_Trabalho pedido:_
(1) Nos comentários sobre os anos 80, qual banda Flávio Lemos chama de sua?
(2) Liste todos os nomes que aparecem imediatamente antes de "disse..." nos comentários sobre os anos 80.
(3) Dê continuidade aos comentários sobre os anos 80 a partir do ponto em que terminam.

_Trecho fornecido:_
------------

HighlanderSpirit disse...

Parabéns Nariz Gelado. Não vou dizer que este é seu melhor texto, porém, é um dos melhores.
Seu texto me fez refletir sobre os anos 80, também o vivi, também curti os mesmos shows,também sou da geração que viveu sob a bábarie da censura. Creio que o que nos aguarda, infelizmente é muito pior, pois naquela ditadura apenas a ideologia comunista era cerceada. Ir e vir, direito a propriedade, capitalismo, sequer era cogitado ser cortado.
Lembro-me também, que um filme de cinema demorava dois anos para vir para cá após lançado nos USA.
Enfim, parabéns pelo seu texto e estamos contigo para lutar, de verdade, para preservar nossa liberdade de opinião, crença expressão e principalmente para não termos gulags, e mortes por discordar dos detentores da verdade.
Á vc e ao Coronel, grande abraço. Estamos todos unidos nestas trincheiras.

Flávio Lemos disse...

Belo texto, NG. Me identifiquei totalmente. Quando eu participava de passeatas e protestos contra o governo militar na UnB em 1982, eu já percebia que eu não tinha nada a ver com meus colegas que usavam camisetas do Che Guevara.
Agradeço você ter mencionado o nome de minha banda, o Capital Inicial. Fiquei lisonjeado.

(N.G.: lisonjeada fico eu, Flávio. Se for até a entrada do nosso portal, o Apostos, você vai ver que a chamada para o artigo é um trecho de "Fátima".)

Joaquim Mitchel disse...

------------

_Entradas fornecidas:_
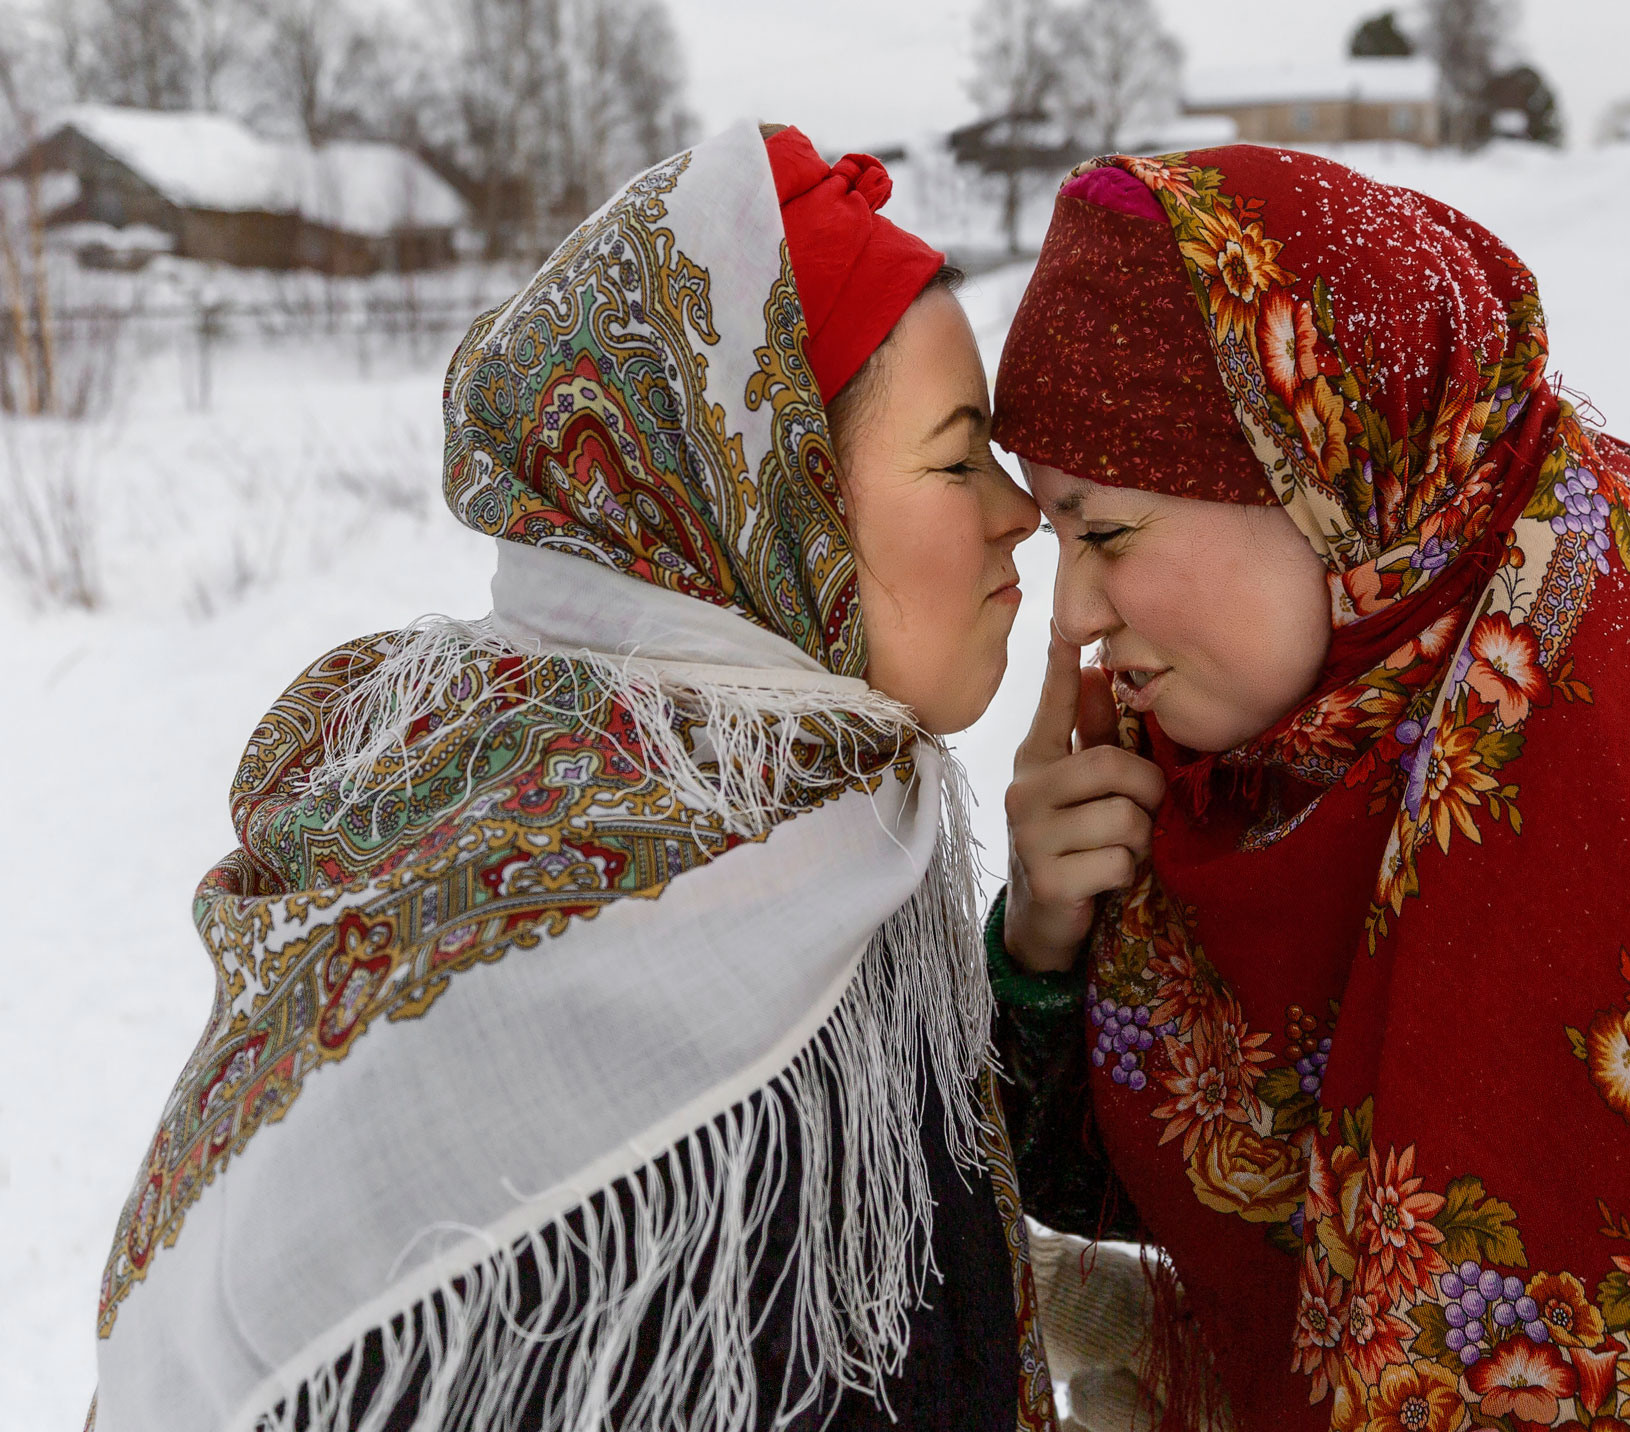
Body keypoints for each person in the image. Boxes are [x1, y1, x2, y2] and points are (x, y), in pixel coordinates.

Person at [988, 145, 1630, 1432]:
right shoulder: (1279, 744)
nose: (1073, 615)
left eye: (1109, 533)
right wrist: (1041, 949)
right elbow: (1136, 1179)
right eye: (1054, 535)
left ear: (1328, 483)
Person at [88, 122, 1055, 1432]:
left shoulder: (791, 843)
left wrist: (1043, 967)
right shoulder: (721, 939)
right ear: (771, 507)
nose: (1020, 509)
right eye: (957, 455)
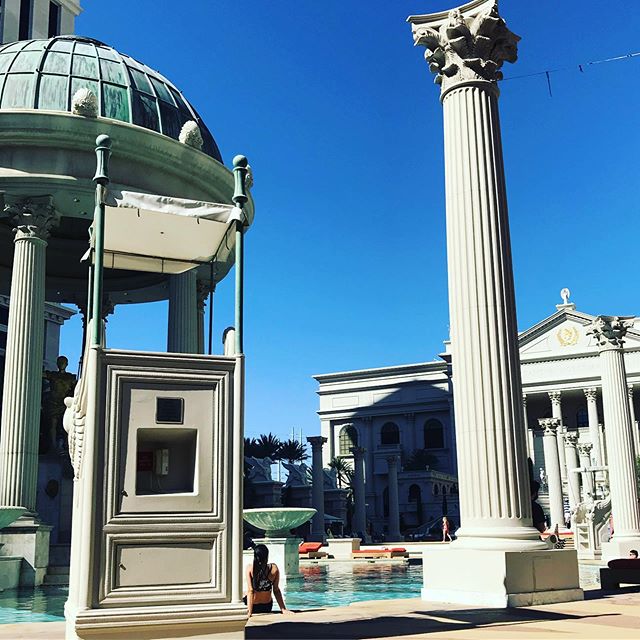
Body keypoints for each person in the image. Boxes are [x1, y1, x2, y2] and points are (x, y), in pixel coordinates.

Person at [244, 544, 292, 617]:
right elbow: (276, 590)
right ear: (267, 556)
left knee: (244, 593)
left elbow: (251, 591)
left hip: (253, 607)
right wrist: (283, 609)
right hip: (267, 606)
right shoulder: (273, 569)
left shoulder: (250, 568)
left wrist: (249, 612)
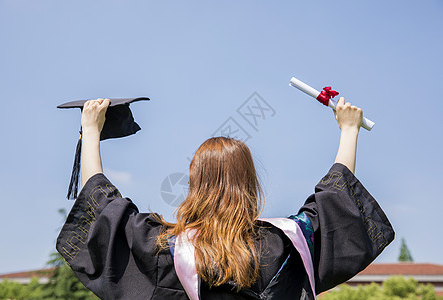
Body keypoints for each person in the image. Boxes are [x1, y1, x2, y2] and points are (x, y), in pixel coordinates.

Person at [56, 98, 394, 300]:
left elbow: (103, 207)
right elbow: (335, 202)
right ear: (250, 183)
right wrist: (349, 131)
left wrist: (92, 131)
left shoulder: (164, 248)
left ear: (194, 183)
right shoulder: (286, 245)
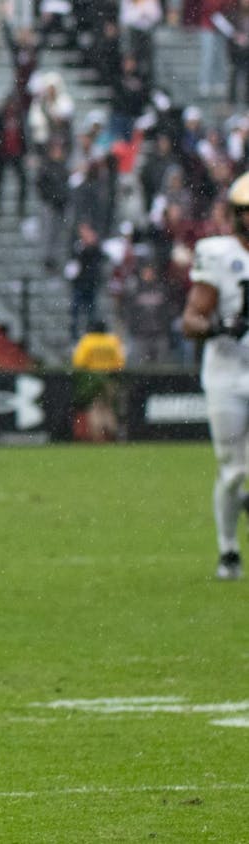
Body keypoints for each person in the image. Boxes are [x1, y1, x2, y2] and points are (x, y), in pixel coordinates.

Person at [182, 172, 249, 581]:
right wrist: (219, 327)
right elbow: (191, 319)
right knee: (232, 469)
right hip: (226, 373)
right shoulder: (218, 254)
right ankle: (228, 549)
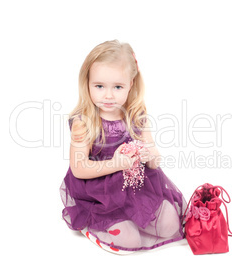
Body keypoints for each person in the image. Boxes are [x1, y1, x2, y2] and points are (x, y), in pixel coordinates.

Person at [60, 40, 186, 254]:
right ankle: (96, 225)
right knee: (129, 242)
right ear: (87, 83)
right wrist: (116, 164)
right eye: (99, 86)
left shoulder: (136, 117)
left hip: (136, 187)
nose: (108, 95)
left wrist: (148, 154)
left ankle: (133, 217)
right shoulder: (85, 121)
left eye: (118, 87)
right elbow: (79, 168)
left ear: (131, 84)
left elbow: (155, 161)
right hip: (99, 192)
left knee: (171, 226)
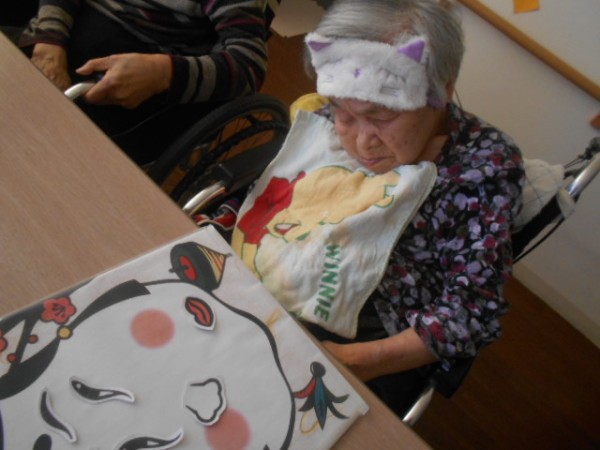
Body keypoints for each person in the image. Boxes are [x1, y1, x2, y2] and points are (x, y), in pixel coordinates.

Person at [225, 0, 526, 417]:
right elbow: (276, 192)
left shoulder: (483, 167)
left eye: (381, 116)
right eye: (343, 112)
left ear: (443, 91)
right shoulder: (332, 111)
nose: (360, 141)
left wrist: (354, 362)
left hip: (370, 323)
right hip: (276, 266)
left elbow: (472, 309)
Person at [18, 0, 270, 165]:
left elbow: (249, 65)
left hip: (129, 82)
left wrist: (163, 73)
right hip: (63, 37)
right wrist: (50, 38)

------------

_Respostas do exercício:_
(1) Capital Inicial.

(2) HighlanderSpirit, Flávio Lemos, Joaquim Mitchel

(3)
Cara e doce NG
Estava eu lá, 1985, 1o dia, Rock in Rio 1 assistindo a ACDC! Eu, com 13 anos, todo feliz, pois meus pais deixaram que meus primos me levassem ao mais importante evento da música mundia! Nossa, quantos anos, quantas lutas e quanta diversão estes anos nos reservaram. Quão diferente somos daqueles jovens que fomos em 1985! Mas quanto ainda gardamos deles!
Viver e reviver estes anos, onde os Paralamas estavam comessando, onde James Taylor tocaria na sapucaí no final do ano (eu tb fui) e outras bandas nos embalariam nos anos vindouros...
Este post trouxe-me de volta a uma época onde o peso da responsabilidade não estava ainda sobre meus ombros, um tempo de alegrias e tranquilidades, apesar de viver sob uma ditadura.
At
JM

túlio disse...

So tonight we gonna party like it's 1999.

(N.G.: It depends... Can I take my Coronel? rsrsr )

Oigres disse...

apesar dos momentos, as BrOis que temos de enfrentar, teu texto nos tras lembrança de que não devemos deixar de estar sempre vigilantes.

Empulhator disse...

Eu freqüentei Woodstock com -8 anos de idade...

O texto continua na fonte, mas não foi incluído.